Dzisiaj, w dniu, w którym prezydencka partia przegłosowała w parlamencie totalitarną ustawę przeciw manifestacjom publicznym, na ulice Paryża i innych miast Francji wyszły dziesiątki tysięcy ludzi, by domagać się demokratyzacji Francji i sprawiedliwości społecznej, przeciw neoliberalnemu, faszyzującemu szaleństwu oligarchii. Pierwszy raz związek zawodowy CGT oficjalnie wystąpił obok „żółtych kamizelek”.
Lewicowy postulat „konwergencji walk” (łączenia się różnych środowisk – związkowych i politycznych – na rzecz wspólnych interesów) realizował się dziś w całym kraju. Wspólne manifestacje związkowców, „żółtych kamizelek”, które dotąd traktowały związki raczej nieufnie, stowarzyszeń młodzieżowych i lewicowych partii politycznych odbyły się m.in. w Marsylii, Lyonie, Tuluzie, Caen, Strasburgu, Hawrze, Rennes, Clermont-Ferrand, Bordeaux i Nîmes.

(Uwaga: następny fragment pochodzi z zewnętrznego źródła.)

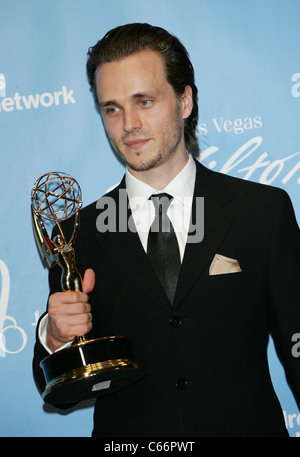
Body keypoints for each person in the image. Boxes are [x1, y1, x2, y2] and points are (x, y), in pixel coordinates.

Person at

W Paryżu 30-tysięczny tłum został zaatakowany przez policję, doszło do starć i przepychanek, podobnie w Bordeaux i kilku innych miastach, jednak na ogół protesty odbyły się w spokoju. Wszędzie podnoszono te same postulaty: dymisji Macrona, podniesienia najniższych płac, sprawiedliwości fiskalnej, wprowadzenia referendów RIC, obrony usług publicznych i przeciw ograniczaniu prawa do manifestacji.
„Żółte kamizelki” szykują się do „Aktu 13” swych protestów w najbliższą sobotę. Można się spodziewać, że liczba uczestników wzrośnie . Postulaty „żółtych kamizelek” popiera znaczna większość Francuzów.